The Scherzo combines resolution with unleashed, primal energy, the trumpet parts and strings aglow from some inner fire. The distinction between the secular and the sacred breaks down in the midst of the ravishing tensile strength of the musical line, the inevitability of the Dionysiac cadences. Lovely bassoon work for the Trio: the flute, French horn, oboe, and strings in light-handed interplay to usher in the broad dance whose lyrical melody achieves an organ sonority. While critics spill much ink on Furtwaengler’s readings of the last movement, it may well be that the real miracle of this performance is the Adagio, whose double-theme-and-variations Furtwaengler took as an emanation of the Oversoul, a Platonic essence of humanity. If ever Furtwaengler came close to leading a slow movement from Mahler, as in the G Major Symphony, it is here.

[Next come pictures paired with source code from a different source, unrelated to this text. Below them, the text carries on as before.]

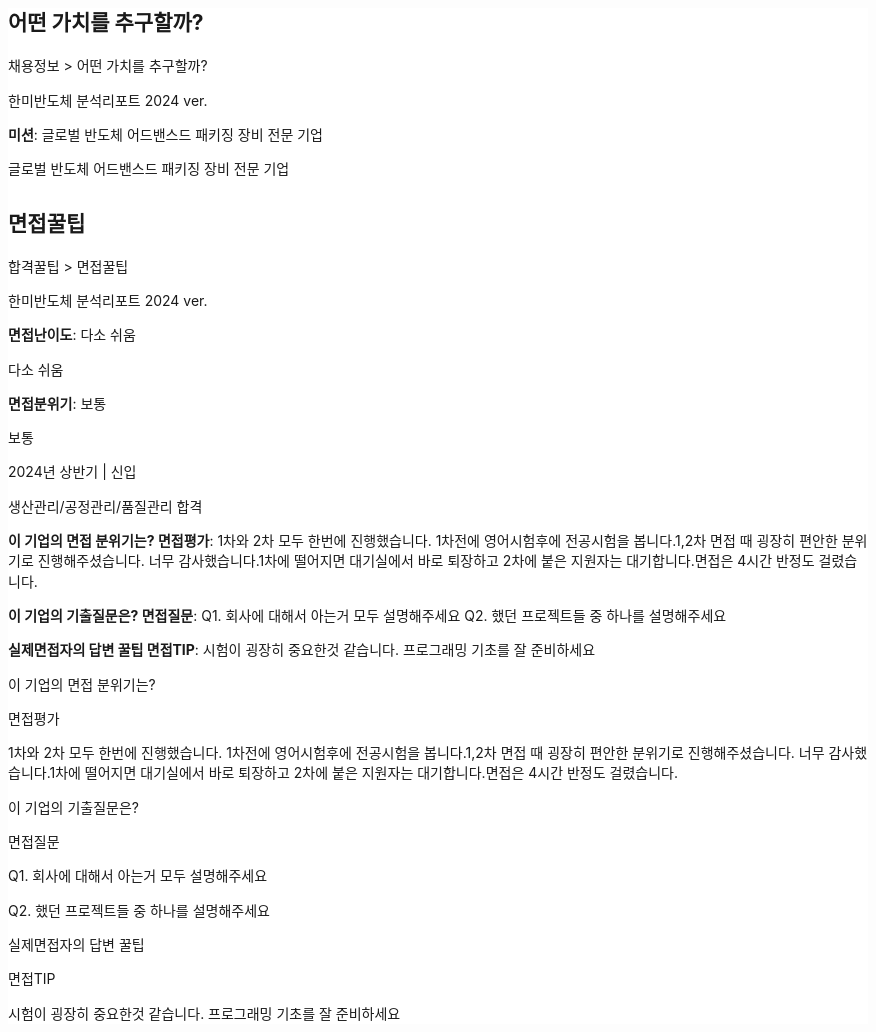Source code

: ## 어떤 가치를 추구할까?

채용정보 > 어떤 가치를 추구할까?

한미반도체 분석리포트 2024 ver.

**미션**: 글로벌 반도체 어드밴스드 패키징 장비 전문 기업

글로벌 반도체 어드밴스드 패키징 장비 전문 기업



## 면접꿀팁

합격꿀팁 > 면접꿀팁

한미반도체 분석리포트 2024 ver.

**면접난이도**: 다소 쉬움

다소 쉬움

**면접분위기**: 보통

보통

2024년 상반기 | 신입

생산관리/공정관리/품질관리 합격

**이 기업의 면접 분위기는? 면접평가**: 1차와 2차 모두 한번에 진행했습니다. 1차전에 영어시험후에 전공시험을 봅니다.1,2차 면접 때 굉장히 편안한 분위기로 진행해주셨습니다. 너무 감사했습니다.1차에 떨어지면 대기실에서 바로 퇴장하고 2차에 붙은 지원자는 대기합니다.면접은 4시간 반정도 걸렸습니다.

**이 기업의 기출질문은? 면접질문**: Q1. 회사에 대해서 아는거 모두 설명해주세요 Q2. 했던 프로젝트들 중 하나를 설명해주세요

**실제면접자의 답변 꿀팁 면접TIP**: 시험이 굉장히 중요한것 같습니다. 프로그래밍 기초를 잘 준비하세요

이 기업의 면접 분위기는?

면접평가

1차와 2차 모두 한번에 진행했습니다. 1차전에 영어시험후에 전공시험을 봅니다.1,2차 면접 때 굉장히 편안한 분위기로 진행해주셨습니다. 너무 감사했습니다.1차에 떨어지면 대기실에서 바로 퇴장하고 2차에 붙은 지원자는 대기합니다.면접은 4시간 반정도 걸렸습니다.

이 기업의 기출질문은?

면접질문

Q1. 회사에 대해서 아는거 모두 설명해주세요

Q2. 했던 프로젝트들 중 하나를 설명해주세요

실제면접자의 답변 꿀팁

면접TIP

시험이 굉장히 중요한것 같습니다. 프로그래밍 기초를 잘 준비하세요

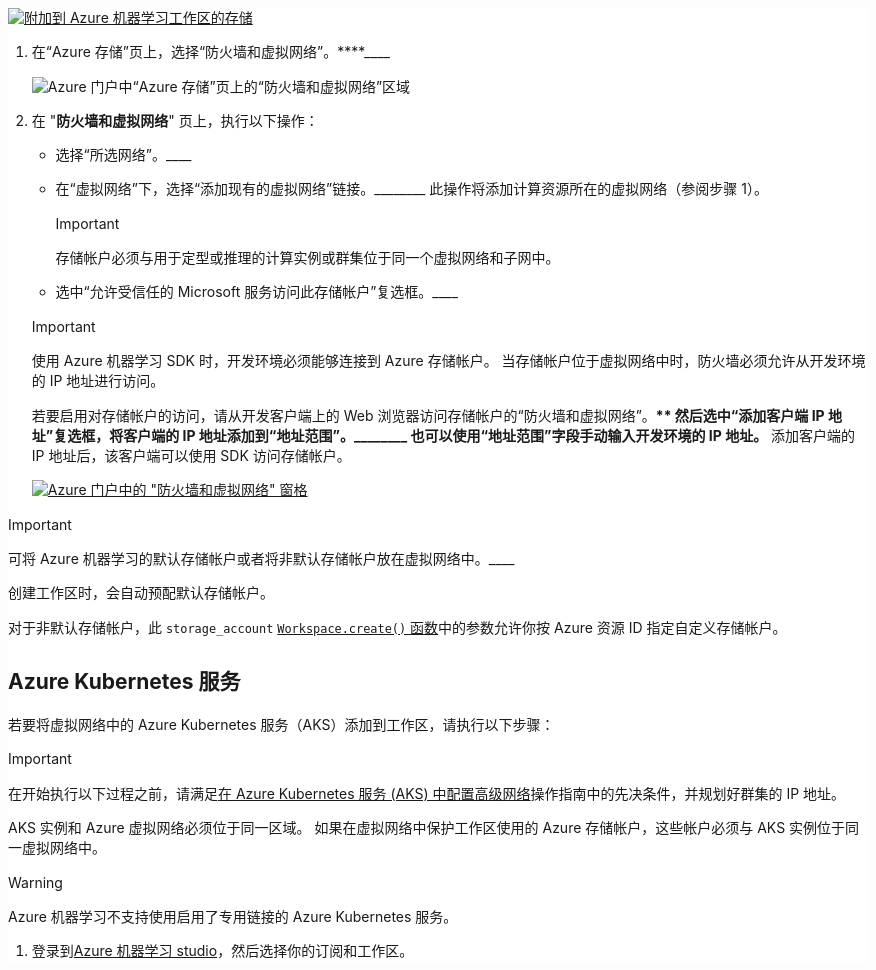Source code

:    [![附加到 Azure 机器学习工作区的存储](./media/how-to-enable-virtual-network/workspace-storage.png)](./media/how-to-enable-virtual-network/workspace-storage.png#lightbox)

1. 在“Azure 存储”页上，选择“防火墙和虚拟网络”。****____

   ![Azure 门户中“Azure 存储”页上的“防火墙和虚拟网络”区域](./media/how-to-enable-virtual-network/storage-firewalls-and-virtual-networks.png)

1. 在 "__防火墙和虚拟网络__" 页上，执行以下操作：
    - 选择“所选网络”。____
    - 在“虚拟网络”下，选择“添加现有的虚拟网络”链接。________ 此操作将添加计算资源所在的虚拟网络（参阅步骤 1）。

        > [!IMPORTANT]
        > 存储帐户必须与用于定型或推理的计算实例或群集位于同一个虚拟网络和子网中。

    - 选中“允许受信任的 Microsoft 服务访问此存储帐户”复选框。____

    > [!IMPORTANT]
    > 使用 Azure 机器学习 SDK 时，开发环境必须能够连接到 Azure 存储帐户。 当存储帐户位于虚拟网络中时，防火墙必须允许从开发环境的 IP 地址进行访问。
    >
    > 若要启用对存储帐户的访问，请从开发客户端上的 Web 浏览器访问存储帐户的“防火墙和虚拟网络”。____** 然后选中“添加客户端 IP 地址”复选框，将客户端的 IP 地址添加到“地址范围”。________ 也可以使用“地址范围”字段手动输入开发环境的 IP 地址。____ 添加客户端的 IP 地址后，该客户端可以使用 SDK 访问存储帐户。

   [![Azure 门户中的 "防火墙和虚拟网络" 窗格](./media/how-to-enable-virtual-network/storage-firewalls-and-virtual-networks-page.png)](./media/how-to-enable-virtual-network/storage-firewalls-and-virtual-networks-page.png#lightbox)

> [!IMPORTANT]
> 可将 Azure 机器学习的默认存储帐户或者将非默认存储帐户放在虚拟网络中。____
>
> 创建工作区时，会自动预配默认存储帐户。
>
> 对于非默认存储帐户，此 `storage_account` [ `Workspace.create()` 函数](https://docs.microsoft.com/python/api/azureml-core/azureml.core.workspace(class)?view=azure-ml-py#create-name--auth-none--subscription-id-none--resource-group-none--location-none--create-resource-group-true--sku--basic---friendly-name-none--storage-account-none--key-vault-none--app-insights-none--container-registry-none--cmk-keyvault-none--resource-cmk-uri-none--hbi-workspace-false--default-cpu-compute-target-none--default-gpu-compute-target-none--exist-ok-false--show-output-true-)中的参数允许你按 Azure 资源 ID 指定自定义存储帐户。


<a id="aksvnet"></a>

## <a name="azure-kubernetes-service"></a>Azure Kubernetes 服务

若要将虚拟网络中的 Azure Kubernetes 服务（AKS）添加到工作区，请执行以下步骤：

> [!IMPORTANT]
> 在开始执行以下过程之前，请满足[在 Azure Kubernetes 服务 (AKS) 中配置高级网络](https://docs.microsoft.com/azure/aks/configure-azure-cni#prerequisites)操作指南中的先决条件，并规划好群集的 IP 地址。
>
> AKS 实例和 Azure 虚拟网络必须位于同一区域。 如果在虚拟网络中保护工作区使用的 Azure 存储帐户，这些帐户必须与 AKS 实例位于同一虚拟网络中。

> [!WARNING]
> Azure 机器学习不支持使用启用了专用链接的 Azure Kubernetes 服务。

1. 登录到[Azure 机器学习 studio](https://ml.azure.com/)，然后选择你的订阅和工作区。
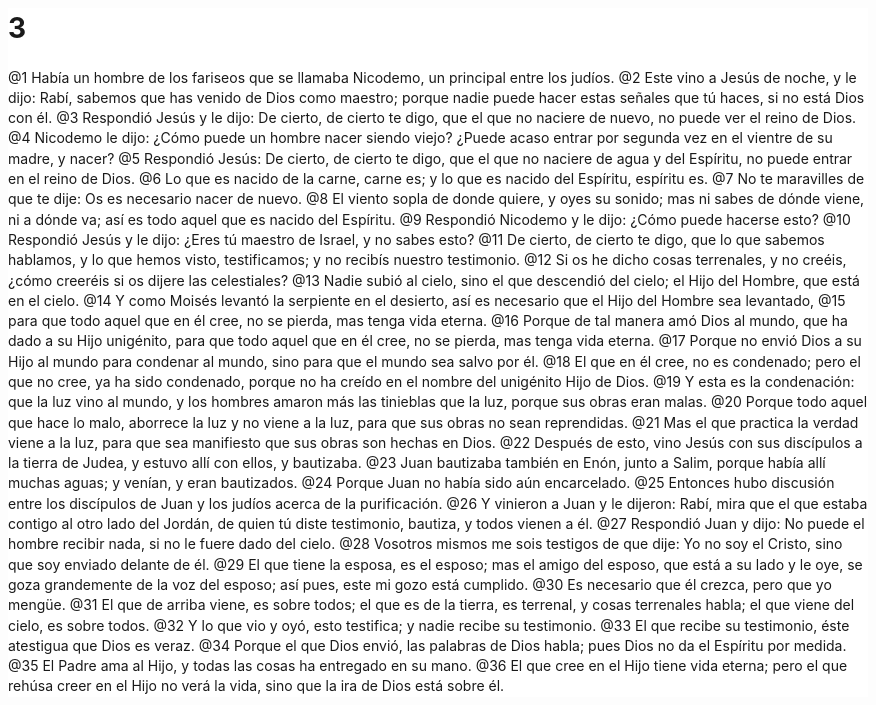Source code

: # 3
@1 Había un hombre de los fariseos que se llamaba Nicodemo, un principal entre los judíos.
@2 Este vino a Jesús de noche, y le dijo: Rabí, sabemos que has venido de Dios como maestro; porque nadie puede hacer estas señales que tú haces, si no está Dios con él.
@3 Respondió Jesús y le dijo: De cierto, de cierto te digo, que el que no naciere de nuevo, no puede ver el reino de Dios. 
@4 Nicodemo le dijo: ¿Cómo puede un hombre nacer siendo viejo? ¿Puede acaso entrar por segunda vez en el vientre de su madre, y nacer?
@5 Respondió Jesús: De cierto, de cierto te digo, que el que no naciere de agua y del Espíritu, no puede entrar en el reino de Dios. 
@6  Lo que es nacido de la carne, carne es; y lo que es nacido del Espíritu, espíritu es. 
@7  No te maravilles de que te dije: Os es necesario nacer de nuevo. 
@8  El viento sopla de donde quiere, y oyes su sonido; mas ni sabes de dónde viene, ni a dónde va; así es todo aquel que es nacido del Espíritu. 
@9 Respondió Nicodemo y le dijo: ¿Cómo puede hacerse esto?
@10 Respondió Jesús y le dijo: ¿Eres tú maestro de Israel, y no sabes esto? 
@11  De cierto, de cierto te digo, que lo que sabemos hablamos, y lo que hemos visto, testificamos; y no recibís nuestro testimonio. 
@12  Si os he dicho cosas terrenales, y no creéis, ¿cómo creeréis si os dijere las celestiales? 
@13  Nadie subió al cielo, sino el que descendió del cielo; el Hijo del Hombre, que está en el cielo. 
@14  Y como Moisés levantó la serpiente en el desierto, así es necesario que el Hijo del Hombre sea levantado, 
@15  para que todo aquel que en él cree, no se pierda, mas tenga vida eterna. 
@16  Porque de tal manera amó Dios al mundo, que ha dado a su Hijo unigénito, para que todo aquel que en él cree, no se pierda, mas tenga vida eterna. 
@17  Porque no envió Dios a su Hijo al mundo para condenar al mundo, sino para que el mundo sea salvo por él. 
@18  El que en él cree, no es condenado; pero el que no cree, ya ha sido condenado, porque no ha creído en el nombre del unigénito Hijo de Dios. 
@19  Y esta es la condenación: que la luz vino al mundo, y los hombres amaron más las tinieblas que la luz, porque sus obras eran malas. 
@20  Porque todo aquel que hace lo malo, aborrece la luz y no viene a la luz, para que sus obras no sean reprendidas. 
@21  Mas el que practica la verdad viene a la luz, para que sea manifiesto que sus obras son hechas en Dios. 
@22 Después de esto, vino Jesús con sus discípulos a la tierra de Judea, y estuvo allí con ellos, y bautizaba.
@23 Juan bautizaba también en Enón, junto a Salim, porque había allí muchas aguas; y venían, y eran bautizados.
@24 Porque Juan no había sido aún encarcelado.
@25 Entonces hubo discusión entre los discípulos de Juan y los judíos acerca de la purificación.
@26 Y vinieron a Juan y le dijeron: Rabí, mira que el que estaba contigo al otro lado del Jordán, de quien tú diste testimonio, bautiza, y todos vienen a él.
@27 Respondió Juan y dijo: No puede el hombre recibir nada, si no le fuere dado del cielo.
@28 Vosotros mismos me sois testigos de que dije: Yo no soy el Cristo, sino que soy enviado delante de él.
@29 El que tiene la esposa, es el esposo; mas el amigo del esposo, que está a su lado y le oye, se goza grandemente de la voz del esposo; así pues, este mi gozo está cumplido.
@30 Es necesario que él crezca, pero que yo mengüe.
@31 El que de arriba viene, es sobre todos; el que es de la tierra, es terrenal, y cosas terrenales habla; el que viene del cielo, es sobre todos.
@32 Y lo que vio y oyó, esto testifica; y nadie recibe su testimonio.
@33 El que recibe su testimonio, éste atestigua que Dios es veraz.
@34 Porque el que Dios envió, las palabras de Dios habla; pues Dios no da el Espíritu por medida.
@35 El Padre ama al Hijo, y todas las cosas ha entregado en su mano.
@36 El que cree en el Hijo tiene vida eterna; pero el que rehúsa creer en el Hijo no verá la vida, sino que la ira de Dios está sobre él.
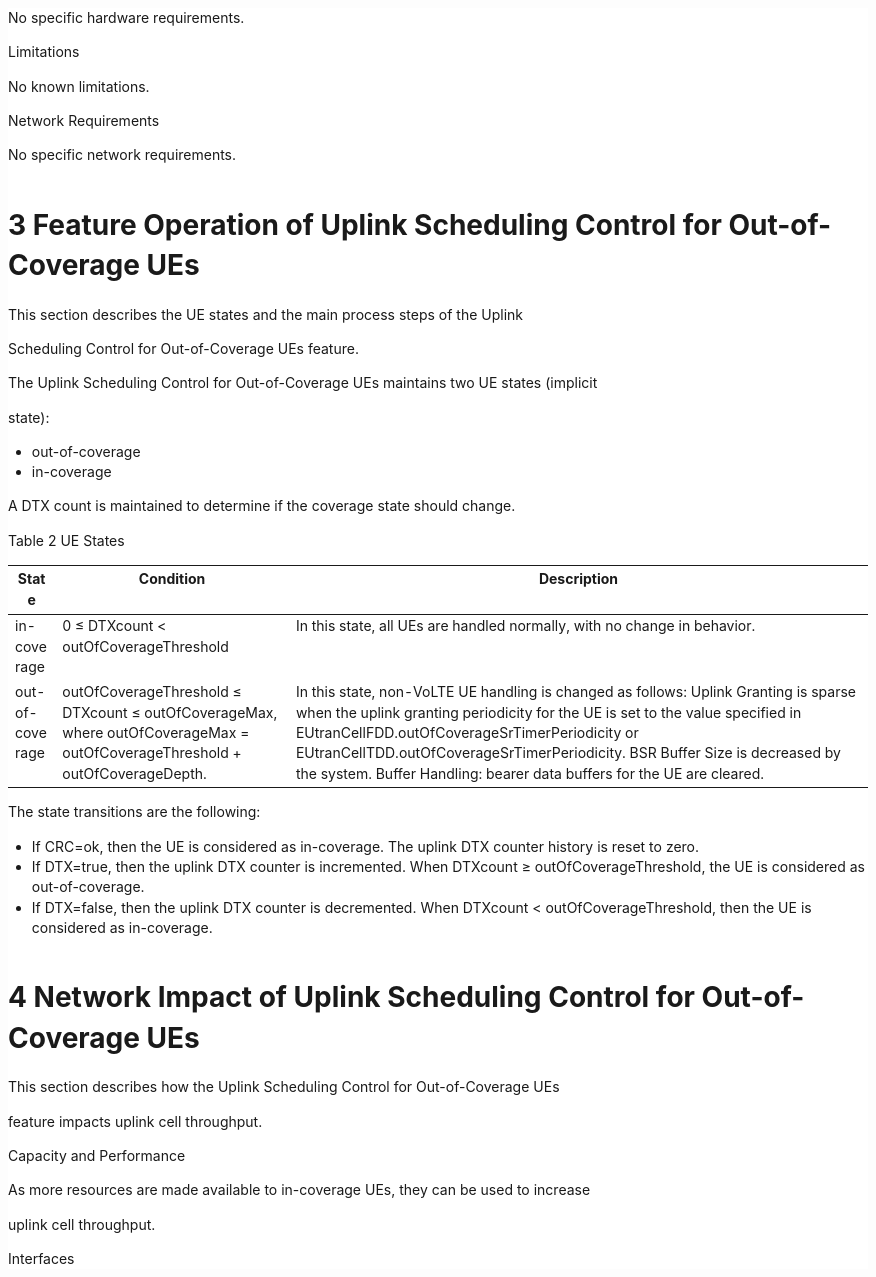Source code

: No specific hardware requirements.

Limitations

No known limitations.

Network Requirements

No specific network requirements.

# 3 Feature Operation of Uplink Scheduling Control for Out-of-Coverage UEs

This section describes the UE states and the main process steps of the Uplink

Scheduling Control for Out-of-Coverage UEs feature.

The Uplink Scheduling Control for Out-of-Coverage UEs maintains two UE states (implicit

state):

- out-of-coverage
- in-coverage

A DTX count is maintained to determine if the coverage state should change.

Table 2   UE States

| State           | Condition                                                                                                                                                                       | Description                                                                                                                                                                                                                                                                                                                                                                                                                                                    |
|-----------------|---------------------------------------------------------------------------------------------------------------------------------------------------------------------------------|----------------------------------------------------------------------------------------------------------------------------------------------------------------------------------------------------------------------------------------------------------------------------------------------------------------------------------------------------------------------------------------------------------------------------------------------------------------|
| in-coverage     | 0 ≤ DTXcount < outOfCoverageThreshold                                                                                                                                           | In this state, all UEs are handled normally, with no change in behavior.                                                                                                                                                                                                                                                                                                                                                                                       |
| out-of-coverage | outOfCoverageThreshold ≤ DTXcount ≤                   outOfCoverageMax, where outOfCoverageMax =                   outOfCoverageThreshold +                 outOfCoverageDepth. | In this state, non-VoLTE UE handling is changed as follows:  Uplink Granting is sparse when the uplink granting periodicity for the UE is                       set to the value specified in                         EUtranCellFDD.outOfCoverageSrTimerPeriodicity or                         EUtranCellTDD.outOfCoverageSrTimerPeriodicity.     BSR Buffer Size is decreased by the system.     Buffer Handling: bearer data buffers for the UE are cleared. |

The state transitions are the following:

- If CRC=ok, then the UE is considered as in-coverage. The uplink DTX counter history is reset to zero.
- If DTX=true, then the uplink DTX counter is incremented. When DTXcount ≥ outOfCoverageThreshold, the UE is considered as out-of-coverage.
- If DTX=false, then the uplink DTX counter is decremented. When DTXcount &lt; outOfCoverageThreshold, then the UE is considered as in-coverage.

# 4 Network Impact of Uplink Scheduling Control for Out-of-Coverage UEs

This section describes how the Uplink Scheduling Control for Out-of-Coverage UEs

feature impacts uplink cell throughput.

Capacity and Performance

As more resources are made available to in-coverage UEs, they can be used to increase

uplink cell throughput.

Interfaces
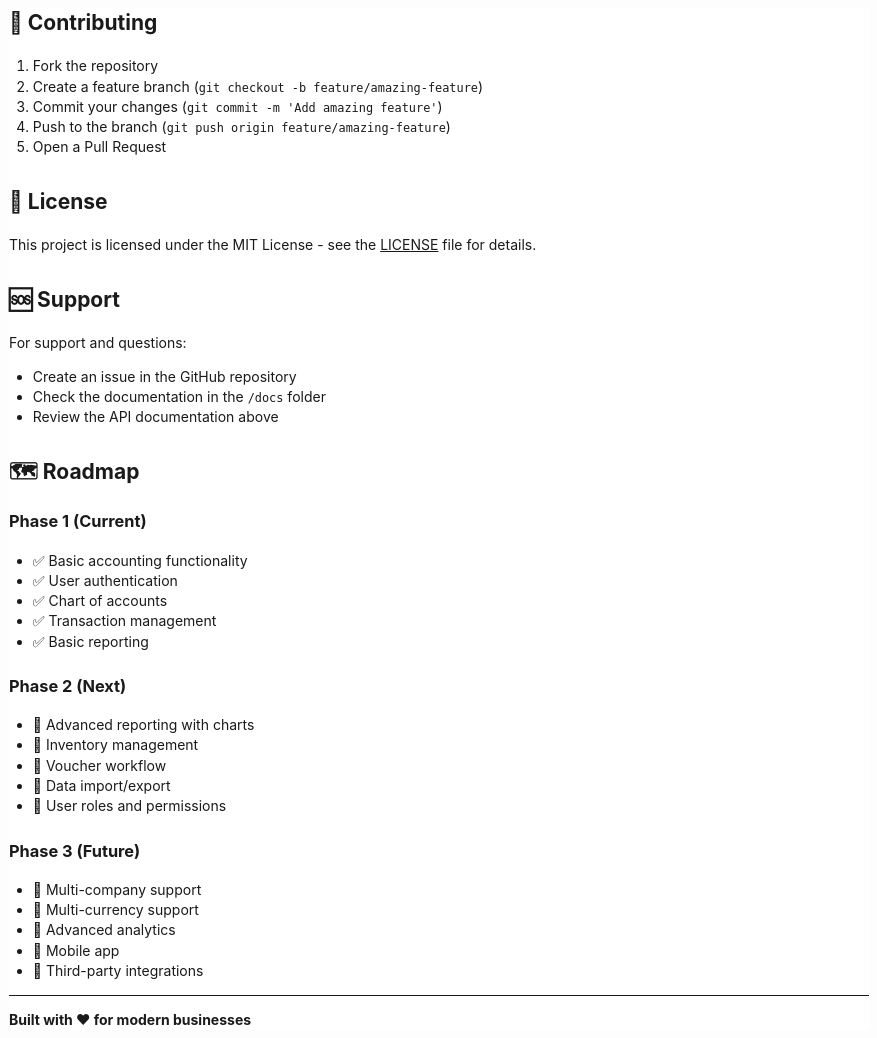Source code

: ## 🤝 Contributing

1. Fork the repository
2. Create a feature branch (`git checkout -b feature/amazing-feature`)
3. Commit your changes (`git commit -m 'Add amazing feature'`)
4. Push to the branch (`git push origin feature/amazing-feature`)
5. Open a Pull Request

## 📝 License

This project is licensed under the MIT License - see the [LICENSE](LICENSE) file for details.

## 🆘 Support

For support and questions:
- Create an issue in the GitHub repository
- Check the documentation in the `/docs` folder
- Review the API documentation above

## 🗺 Roadmap

### Phase 1 (Current)
- ✅ Basic accounting functionality
- ✅ User authentication
- ✅ Chart of accounts
- ✅ Transaction management
- ✅ Basic reporting

### Phase 2 (Next)
- 🔄 Advanced reporting with charts
- 🔄 Inventory management
- 🔄 Voucher workflow
- 🔄 Data import/export
- 🔄 User roles and permissions

### Phase 3 (Future)
- 📅 Multi-company support
- 📅 Multi-currency support
- 📅 Advanced analytics
- 📅 Mobile app
- 📅 Third-party integrations

---

**Built with ❤️ for modern businesses**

The last movement, a virtual microcosm of the previous movements and their development–condensed into one integrated gesture that subdivides into four sections–provides Furtwaengler the humanistic forum his great training demanded, the huge choruses arching into inter-stellar space. The final quartet elicits every vocal nuance from the singers, Schwarzkopf and Edelmann at their respective poles of entreaty. The janissary frenzy that ensues, the high-pitched woodwinds, brass, and battery, congeal into a rush to judgment, a great valedictory paroxysm for reconciliation. Wonderful stuff!